- **Task material**:
=== Begin Enclosure ===

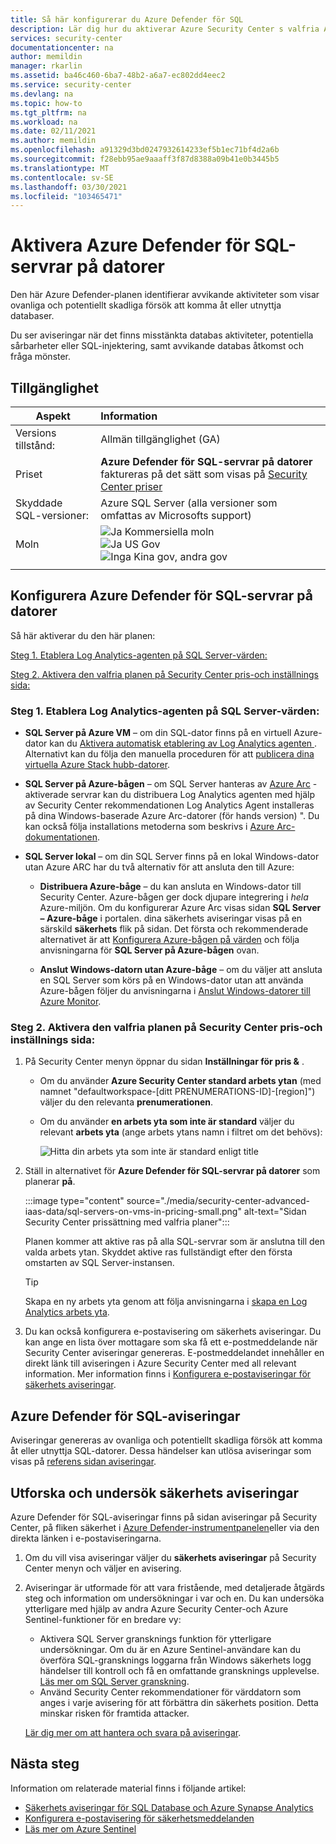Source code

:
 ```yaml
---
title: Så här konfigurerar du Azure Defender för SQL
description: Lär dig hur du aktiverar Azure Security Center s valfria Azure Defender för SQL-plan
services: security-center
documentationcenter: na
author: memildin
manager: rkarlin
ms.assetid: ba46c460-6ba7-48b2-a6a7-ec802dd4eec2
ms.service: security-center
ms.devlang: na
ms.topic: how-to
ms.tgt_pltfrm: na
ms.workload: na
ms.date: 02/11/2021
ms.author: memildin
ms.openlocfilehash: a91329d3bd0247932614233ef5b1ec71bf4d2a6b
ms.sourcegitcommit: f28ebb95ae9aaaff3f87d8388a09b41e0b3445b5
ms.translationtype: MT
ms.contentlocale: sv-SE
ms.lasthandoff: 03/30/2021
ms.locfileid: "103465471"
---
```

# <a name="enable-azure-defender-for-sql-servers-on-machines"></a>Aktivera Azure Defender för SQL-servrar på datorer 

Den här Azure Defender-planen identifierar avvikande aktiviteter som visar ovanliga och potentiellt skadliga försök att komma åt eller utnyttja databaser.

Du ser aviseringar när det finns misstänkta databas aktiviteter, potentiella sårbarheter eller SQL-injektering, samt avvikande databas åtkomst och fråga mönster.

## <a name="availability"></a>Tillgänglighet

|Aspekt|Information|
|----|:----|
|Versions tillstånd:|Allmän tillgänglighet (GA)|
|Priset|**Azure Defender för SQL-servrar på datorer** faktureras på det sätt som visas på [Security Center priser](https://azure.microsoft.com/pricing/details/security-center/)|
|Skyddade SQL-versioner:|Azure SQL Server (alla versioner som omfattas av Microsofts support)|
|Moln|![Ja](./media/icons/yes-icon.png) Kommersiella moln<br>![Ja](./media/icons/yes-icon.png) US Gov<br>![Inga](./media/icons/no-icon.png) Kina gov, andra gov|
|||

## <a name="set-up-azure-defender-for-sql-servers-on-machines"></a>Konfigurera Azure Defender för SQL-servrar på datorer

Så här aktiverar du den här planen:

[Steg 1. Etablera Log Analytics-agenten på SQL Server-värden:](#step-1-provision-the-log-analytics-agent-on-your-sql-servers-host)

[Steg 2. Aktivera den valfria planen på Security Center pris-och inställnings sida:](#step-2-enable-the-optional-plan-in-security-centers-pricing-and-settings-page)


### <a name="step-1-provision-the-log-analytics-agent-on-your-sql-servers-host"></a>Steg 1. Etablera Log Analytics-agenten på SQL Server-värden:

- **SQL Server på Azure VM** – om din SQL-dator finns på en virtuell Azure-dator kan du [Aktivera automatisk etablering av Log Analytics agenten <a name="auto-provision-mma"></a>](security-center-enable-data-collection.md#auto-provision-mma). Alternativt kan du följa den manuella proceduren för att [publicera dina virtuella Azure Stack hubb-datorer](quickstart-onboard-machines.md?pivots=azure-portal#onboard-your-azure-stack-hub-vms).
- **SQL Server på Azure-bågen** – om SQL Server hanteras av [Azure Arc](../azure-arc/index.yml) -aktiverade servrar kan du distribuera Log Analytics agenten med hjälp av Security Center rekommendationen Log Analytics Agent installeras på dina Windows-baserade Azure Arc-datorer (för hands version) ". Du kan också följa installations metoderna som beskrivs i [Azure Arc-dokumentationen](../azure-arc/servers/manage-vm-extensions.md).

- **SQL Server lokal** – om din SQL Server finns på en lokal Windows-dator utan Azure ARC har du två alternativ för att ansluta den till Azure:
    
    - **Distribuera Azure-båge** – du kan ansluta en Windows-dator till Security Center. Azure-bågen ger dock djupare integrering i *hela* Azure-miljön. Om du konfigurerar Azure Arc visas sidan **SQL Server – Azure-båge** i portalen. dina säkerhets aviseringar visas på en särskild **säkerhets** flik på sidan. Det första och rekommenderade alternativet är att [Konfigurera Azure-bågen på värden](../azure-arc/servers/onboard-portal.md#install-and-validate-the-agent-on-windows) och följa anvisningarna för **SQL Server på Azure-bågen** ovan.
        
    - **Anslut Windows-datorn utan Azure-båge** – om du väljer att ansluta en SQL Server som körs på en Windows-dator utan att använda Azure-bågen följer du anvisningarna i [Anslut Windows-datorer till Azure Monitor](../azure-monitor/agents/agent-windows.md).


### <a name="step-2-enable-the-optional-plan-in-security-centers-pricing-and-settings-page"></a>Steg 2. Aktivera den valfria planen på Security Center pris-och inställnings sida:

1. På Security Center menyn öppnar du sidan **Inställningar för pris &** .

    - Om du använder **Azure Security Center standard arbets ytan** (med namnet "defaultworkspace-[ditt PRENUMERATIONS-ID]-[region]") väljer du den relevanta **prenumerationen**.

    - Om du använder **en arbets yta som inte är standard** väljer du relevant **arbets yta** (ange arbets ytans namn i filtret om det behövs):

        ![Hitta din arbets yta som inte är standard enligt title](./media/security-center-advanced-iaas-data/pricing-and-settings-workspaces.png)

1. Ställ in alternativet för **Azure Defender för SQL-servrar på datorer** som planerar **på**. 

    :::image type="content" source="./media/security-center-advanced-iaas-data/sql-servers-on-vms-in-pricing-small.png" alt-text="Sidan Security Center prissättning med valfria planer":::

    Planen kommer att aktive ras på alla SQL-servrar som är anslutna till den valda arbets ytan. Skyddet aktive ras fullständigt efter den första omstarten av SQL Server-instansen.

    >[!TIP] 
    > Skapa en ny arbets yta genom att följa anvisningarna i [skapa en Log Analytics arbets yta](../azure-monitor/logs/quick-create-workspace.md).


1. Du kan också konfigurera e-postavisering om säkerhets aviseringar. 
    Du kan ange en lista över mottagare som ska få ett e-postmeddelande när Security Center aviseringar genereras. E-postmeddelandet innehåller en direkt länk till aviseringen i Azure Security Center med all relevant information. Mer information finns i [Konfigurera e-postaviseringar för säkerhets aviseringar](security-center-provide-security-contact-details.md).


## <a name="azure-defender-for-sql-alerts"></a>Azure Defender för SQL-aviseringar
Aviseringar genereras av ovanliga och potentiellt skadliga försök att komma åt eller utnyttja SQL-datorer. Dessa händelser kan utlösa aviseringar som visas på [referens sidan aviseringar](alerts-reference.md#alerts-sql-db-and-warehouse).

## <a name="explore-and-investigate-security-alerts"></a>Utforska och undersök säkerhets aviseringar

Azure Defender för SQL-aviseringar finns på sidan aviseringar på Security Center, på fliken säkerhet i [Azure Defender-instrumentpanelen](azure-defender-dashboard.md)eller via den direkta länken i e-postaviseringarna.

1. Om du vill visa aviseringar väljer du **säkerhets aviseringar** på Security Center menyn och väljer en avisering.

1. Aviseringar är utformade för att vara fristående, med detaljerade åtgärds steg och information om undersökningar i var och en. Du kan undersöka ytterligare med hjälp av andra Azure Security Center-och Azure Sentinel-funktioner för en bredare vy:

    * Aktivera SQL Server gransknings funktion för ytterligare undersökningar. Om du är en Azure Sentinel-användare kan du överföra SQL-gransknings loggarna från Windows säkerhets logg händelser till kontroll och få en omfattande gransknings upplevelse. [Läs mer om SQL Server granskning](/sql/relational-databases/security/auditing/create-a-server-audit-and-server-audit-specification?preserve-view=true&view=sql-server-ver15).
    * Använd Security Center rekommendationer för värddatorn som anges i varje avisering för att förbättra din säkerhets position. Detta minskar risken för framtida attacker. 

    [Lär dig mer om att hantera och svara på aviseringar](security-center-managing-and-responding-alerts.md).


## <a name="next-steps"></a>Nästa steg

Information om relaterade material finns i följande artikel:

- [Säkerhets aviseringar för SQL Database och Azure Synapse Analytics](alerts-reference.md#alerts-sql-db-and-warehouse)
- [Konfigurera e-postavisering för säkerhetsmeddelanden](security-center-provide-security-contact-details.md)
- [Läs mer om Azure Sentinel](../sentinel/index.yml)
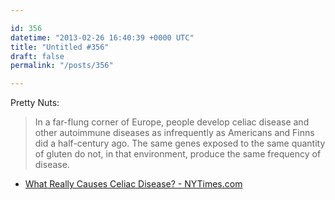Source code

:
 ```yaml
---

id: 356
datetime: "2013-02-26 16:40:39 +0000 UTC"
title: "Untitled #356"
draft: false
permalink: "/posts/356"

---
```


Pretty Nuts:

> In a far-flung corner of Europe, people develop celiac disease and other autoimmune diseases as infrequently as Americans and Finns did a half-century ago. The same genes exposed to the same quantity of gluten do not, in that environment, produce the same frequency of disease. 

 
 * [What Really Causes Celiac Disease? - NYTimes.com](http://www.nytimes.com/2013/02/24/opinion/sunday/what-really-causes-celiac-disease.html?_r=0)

=== End Enclosure ===

Repeat the records above exactly, from the first line through the line that contains "Så här aktiverar", and leave out the pictures.

- **Task output**:
Source code

:
 ```yaml
---
title: Så här konfigurerar du Azure Defender för SQL
description: Lär dig hur du aktiverar Azure Security Center s valfria Azure Defender för SQL-plan
services: security-center
documentationcenter: na
author: memildin
manager: rkarlin
ms.assetid: ba46c460-6ba7-48b2-a6a7-ec802dd4eec2
ms.service: security-center
ms.devlang: na
ms.topic: how-to
ms.tgt_pltfrm: na
ms.workload: na
ms.date: 02/11/2021
ms.author: memildin
ms.openlocfilehash: a91329d3bd0247932614233ef5b1ec71bf4d2a6b
ms.sourcegitcommit: f28ebb95ae9aaaff3f87d8388a09b41e0b3445b5
ms.translationtype: MT
ms.contentlocale: sv-SE
ms.lasthandoff: 03/30/2021
ms.locfileid: "103465471"
---
```

# <a name="enable-azure-defender-for-sql-servers-on-machines"></a>Aktivera Azure Defender för SQL-servrar på datorer 

Den här Azure Defender-planen identifierar avvikande aktiviteter som visar ovanliga och potentiellt skadliga försök att komma åt eller utnyttja databaser.

Du ser aviseringar när det finns misstänkta databas aktiviteter, potentiella sårbarheter eller SQL-injektering, samt avvikande databas åtkomst och fråga mönster.

## <a name="availability"></a>Tillgänglighet

|Aspekt|Information|
|----|:----|
|Versions tillstånd:|Allmän tillgänglighet (GA)|
|Priset|**Azure Defender för SQL-servrar på datorer** faktureras på det sätt som visas på [Security Center priser](https://azure.microsoft.com/pricing/details/security-center/)|
|Skyddade SQL-versioner:|Azure SQL Server (alla versioner som omfattas av Microsofts support)|
|Moln|![Ja](./media/icons/yes-icon.png) Kommersiella moln<br>![Ja](./media/icons/yes-icon.png) US Gov<br>![Inga](./media/icons/no-icon.png) Kina gov, andra gov|
|||

## <a name="set-up-azure-defender-for-sql-servers-on-machines"></a>Konfigurera Azure Defender för SQL-servrar på datorer

Så här aktiverar du den här planen:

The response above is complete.